Problem details:
Filter the data for lines with the word "Replicator" and copy those lines.

──────── Listed entries ────────

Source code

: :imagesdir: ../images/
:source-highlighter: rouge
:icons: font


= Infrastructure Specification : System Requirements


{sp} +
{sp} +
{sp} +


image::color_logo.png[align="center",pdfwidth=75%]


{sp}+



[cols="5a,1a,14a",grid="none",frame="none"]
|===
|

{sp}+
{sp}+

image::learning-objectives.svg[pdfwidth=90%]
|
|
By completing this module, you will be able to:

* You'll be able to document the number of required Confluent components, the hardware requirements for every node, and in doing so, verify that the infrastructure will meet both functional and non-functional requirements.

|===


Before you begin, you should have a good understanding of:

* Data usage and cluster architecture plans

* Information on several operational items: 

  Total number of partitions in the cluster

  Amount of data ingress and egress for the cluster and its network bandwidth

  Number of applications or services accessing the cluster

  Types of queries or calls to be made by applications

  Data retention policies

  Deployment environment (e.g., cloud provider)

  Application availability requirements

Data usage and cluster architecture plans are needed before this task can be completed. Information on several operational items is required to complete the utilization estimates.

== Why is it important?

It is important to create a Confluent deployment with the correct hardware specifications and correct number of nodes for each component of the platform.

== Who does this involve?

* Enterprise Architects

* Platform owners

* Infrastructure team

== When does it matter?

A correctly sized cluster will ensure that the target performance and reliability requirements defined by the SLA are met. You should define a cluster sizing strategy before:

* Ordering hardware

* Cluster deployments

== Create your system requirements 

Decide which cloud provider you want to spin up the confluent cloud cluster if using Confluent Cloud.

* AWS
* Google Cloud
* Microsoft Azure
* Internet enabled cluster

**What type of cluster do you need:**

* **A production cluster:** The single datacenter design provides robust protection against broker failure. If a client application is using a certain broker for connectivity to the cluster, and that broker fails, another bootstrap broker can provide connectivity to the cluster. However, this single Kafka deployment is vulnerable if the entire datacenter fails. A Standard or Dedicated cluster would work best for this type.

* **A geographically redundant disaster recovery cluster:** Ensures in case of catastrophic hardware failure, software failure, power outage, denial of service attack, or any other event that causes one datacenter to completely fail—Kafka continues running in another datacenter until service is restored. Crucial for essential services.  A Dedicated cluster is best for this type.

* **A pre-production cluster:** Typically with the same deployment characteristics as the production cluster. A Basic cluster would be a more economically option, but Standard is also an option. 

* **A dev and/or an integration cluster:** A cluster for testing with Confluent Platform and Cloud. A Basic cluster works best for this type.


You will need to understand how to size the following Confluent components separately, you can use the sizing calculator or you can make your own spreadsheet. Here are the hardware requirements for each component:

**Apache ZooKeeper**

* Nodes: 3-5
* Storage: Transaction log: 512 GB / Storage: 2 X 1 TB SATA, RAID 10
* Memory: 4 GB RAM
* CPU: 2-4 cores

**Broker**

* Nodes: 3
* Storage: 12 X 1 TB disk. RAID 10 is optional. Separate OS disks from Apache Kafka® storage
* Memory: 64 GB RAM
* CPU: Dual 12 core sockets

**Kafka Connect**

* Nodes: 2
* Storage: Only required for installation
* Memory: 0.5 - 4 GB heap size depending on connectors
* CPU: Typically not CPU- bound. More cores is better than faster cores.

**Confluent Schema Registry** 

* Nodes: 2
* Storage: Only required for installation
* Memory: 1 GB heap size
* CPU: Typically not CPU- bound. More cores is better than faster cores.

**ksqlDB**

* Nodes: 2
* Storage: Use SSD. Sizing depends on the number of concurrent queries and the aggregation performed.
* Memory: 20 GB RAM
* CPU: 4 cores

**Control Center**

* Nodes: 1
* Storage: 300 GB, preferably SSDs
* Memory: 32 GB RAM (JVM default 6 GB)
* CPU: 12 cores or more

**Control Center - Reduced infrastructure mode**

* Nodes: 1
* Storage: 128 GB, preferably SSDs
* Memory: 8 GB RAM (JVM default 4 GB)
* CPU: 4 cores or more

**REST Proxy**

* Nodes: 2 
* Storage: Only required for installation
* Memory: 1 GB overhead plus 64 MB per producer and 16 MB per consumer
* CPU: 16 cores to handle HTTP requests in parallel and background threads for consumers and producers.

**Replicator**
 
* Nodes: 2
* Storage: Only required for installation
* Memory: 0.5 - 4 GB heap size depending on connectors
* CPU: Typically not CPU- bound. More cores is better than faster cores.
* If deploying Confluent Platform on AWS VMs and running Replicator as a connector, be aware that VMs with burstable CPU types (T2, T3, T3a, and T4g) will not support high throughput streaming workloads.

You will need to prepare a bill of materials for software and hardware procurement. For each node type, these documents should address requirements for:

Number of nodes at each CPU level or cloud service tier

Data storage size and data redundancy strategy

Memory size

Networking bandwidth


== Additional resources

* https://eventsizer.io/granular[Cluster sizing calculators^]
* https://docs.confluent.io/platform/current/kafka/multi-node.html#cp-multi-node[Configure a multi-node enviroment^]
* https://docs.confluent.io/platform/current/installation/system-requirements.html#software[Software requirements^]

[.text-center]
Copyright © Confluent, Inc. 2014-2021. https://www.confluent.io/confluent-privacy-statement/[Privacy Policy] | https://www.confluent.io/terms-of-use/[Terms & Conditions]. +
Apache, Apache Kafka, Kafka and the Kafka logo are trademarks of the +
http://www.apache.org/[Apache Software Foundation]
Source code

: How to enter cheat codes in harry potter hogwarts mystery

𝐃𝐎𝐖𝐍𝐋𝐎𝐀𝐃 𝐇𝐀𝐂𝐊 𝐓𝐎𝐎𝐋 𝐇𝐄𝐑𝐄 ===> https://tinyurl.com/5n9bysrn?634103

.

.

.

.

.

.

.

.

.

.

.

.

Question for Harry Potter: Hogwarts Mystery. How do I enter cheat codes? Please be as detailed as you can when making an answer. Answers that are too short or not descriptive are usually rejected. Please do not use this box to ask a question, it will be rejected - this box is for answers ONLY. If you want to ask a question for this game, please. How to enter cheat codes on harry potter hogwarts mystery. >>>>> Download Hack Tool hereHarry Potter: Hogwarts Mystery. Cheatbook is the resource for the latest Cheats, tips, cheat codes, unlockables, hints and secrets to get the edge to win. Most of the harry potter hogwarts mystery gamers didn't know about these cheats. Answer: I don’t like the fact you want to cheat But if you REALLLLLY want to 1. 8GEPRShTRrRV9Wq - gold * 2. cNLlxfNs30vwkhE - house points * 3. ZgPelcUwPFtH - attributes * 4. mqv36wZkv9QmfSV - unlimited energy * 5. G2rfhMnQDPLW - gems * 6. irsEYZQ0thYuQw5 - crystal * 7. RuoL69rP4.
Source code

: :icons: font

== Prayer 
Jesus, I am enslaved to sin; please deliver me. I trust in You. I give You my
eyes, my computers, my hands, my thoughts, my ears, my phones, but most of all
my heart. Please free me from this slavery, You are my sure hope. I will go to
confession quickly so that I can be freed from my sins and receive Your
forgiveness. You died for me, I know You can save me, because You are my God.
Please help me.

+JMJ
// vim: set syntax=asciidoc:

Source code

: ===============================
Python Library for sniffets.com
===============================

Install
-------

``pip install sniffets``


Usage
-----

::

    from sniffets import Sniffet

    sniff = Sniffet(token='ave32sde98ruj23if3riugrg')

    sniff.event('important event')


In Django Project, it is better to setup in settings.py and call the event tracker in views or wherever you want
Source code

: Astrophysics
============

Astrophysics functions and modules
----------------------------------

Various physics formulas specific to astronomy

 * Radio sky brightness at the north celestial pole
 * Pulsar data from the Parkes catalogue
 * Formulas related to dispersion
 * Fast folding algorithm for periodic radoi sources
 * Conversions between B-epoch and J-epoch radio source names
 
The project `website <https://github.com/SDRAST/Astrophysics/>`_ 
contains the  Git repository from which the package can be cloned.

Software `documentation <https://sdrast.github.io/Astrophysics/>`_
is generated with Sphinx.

────────

The completed task:
**Replicator**
* If deploying Confluent Platform on AWS VMs and running Replicator as a connector, be aware that VMs with burstable CPU types (T2, T3, T3a, and T4g) will not support high throughput streaming workloads.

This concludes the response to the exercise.